(Hardware design source files)
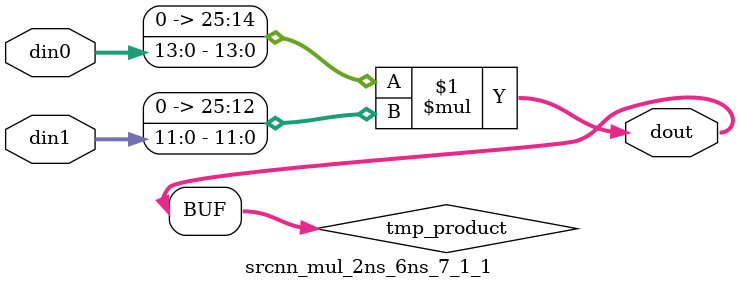
<source format=v>

`timescale 1 ns / 1 ps

  module srcnn_mul_2ns_6ns_7_1_1(din0, din1, dout);
parameter ID = 1;
parameter NUM_STAGE = 0;
parameter din0_WIDTH = 14;
parameter din1_WIDTH = 12;
parameter dout_WIDTH = 26;

input [din0_WIDTH - 1 : 0] din0; 
input [din1_WIDTH - 1 : 0] din1; 
output [dout_WIDTH - 1 : 0] dout;

wire signed [dout_WIDTH - 1 : 0] tmp_product;










assign tmp_product = $signed({1'b0, din0}) * $signed({1'b0, din1});











assign dout = tmp_product;







endmodule

</source>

*Assignment:* Where a line above contains the word "parameter", copy that line.

*Task output:*
parameter ID = 1;
parameter NUM_STAGE = 0;
parameter din0_WIDTH = 14;
parameter din1_WIDTH = 12;
parameter dout_WIDTH = 26;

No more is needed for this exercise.